HAKAN GÖNAY: Bu işi sevmek lazım eğer sevmiyor iseniz hiç başlamayın…Başarısız olursunuz yeni nesil ne olursa olsun belki ilk zamanlarda yeni açıldığınız için kalabalık olursunuz. Fakat iletişiminiz zayıf ise sen işi sevmiyor isen işinin başında durmuyorsan o işletme kesinlikle kapanmaya bağlı kalır. Çaya sevgini emeğini katmayınca zaten o çayın bir lezzeti olmaz ki ! Bunu yapamıyorsan hiç başlamayacaksı. Bu işi severek yapacaksın. Bizim tercihimizde zaten ‘biz bu işi yaparız’ diye biz bu işe başladık. Çünkü babamın bana tavsiyesi ‘oğlum işletme hizmet sektörü ağır bir sektör sen bu işe girme sen burayı market yap’… Ben de şöyle dedim:
‘baba çevremizi tanımıyoruz…Yani bundan 30-35 sene önce veresiyecilik daha bi farklıydı. Bakkaların veresiye defterleri vardı şimdi artık kredi kartları var. O yok şimdi o risk vardı. Çevremizi tanımıyoruz. Çok büyük zararlar yiyoruz. Elimizdekini de kaybetme durumu var. ‘Ben bu işi biliyorum ben bu işi yapacağım’ dedim. Meslek olarak kahveciliği seçtik.
BİRBİRİMİZİ TANITAMIZ LAZIM
Hakkarili ve Edirneli esnafı bir araya getireceğiz bu konu hakkında düşünceleriniz nelerdir ?
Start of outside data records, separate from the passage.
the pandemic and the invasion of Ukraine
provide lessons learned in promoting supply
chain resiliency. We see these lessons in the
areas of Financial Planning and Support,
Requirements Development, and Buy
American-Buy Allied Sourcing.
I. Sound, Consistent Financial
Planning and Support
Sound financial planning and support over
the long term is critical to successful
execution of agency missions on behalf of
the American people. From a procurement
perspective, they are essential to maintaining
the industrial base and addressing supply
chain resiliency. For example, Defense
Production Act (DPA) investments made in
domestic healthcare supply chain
-HAKAN GÖNAY: Türkiye genelinde esnaf kaynaşmasını gerçekleştirecek organize edecek kurumlar var. Mesela birlikteliğimiz var. Yaptığı faaliyetler tamamen federasyonla alakalı faaliyetler… Ama bu tür dernekler aracılığıyla; mesela belediyecilik nasıl ? Bizim sınır ili olduğu için ne yapıyor, iletişimi sağlıyorlar? Onlar ne yapmış nasıl hizmet etmiş neler yapılabilir ? Hakkarili kardeşlerimizle biz ne yapabiliriz, iletişimimiz ne olur? Biz gidersek oralarda bize nasıl yardımcı olurlar, onlar gelirse biz onlara nasıl yardımcı oluruz? Yani kaynaşma bence çok güzel olur. Bunların ilerletilmesi lazım. Aslında yani bu 4 şehirle kısıtlı kalmamalı… Birilerinin bu işi yapması lazım. Çünkü bu işten görerek hem fikir ediniyorsun hem pratik ilerletiyorsun…Bakıyorsun onlar ne yapmış ya bir masa örtüsünü örtme şekli bile değişik o anlamda fikir alış verişi de yapılabilir ? Farklı coğrafyalarda olduğu için biz ne yapabiliriz, alışkanlıklar farklı olabilir ? Bu sorulara cevap bulmamız lazım.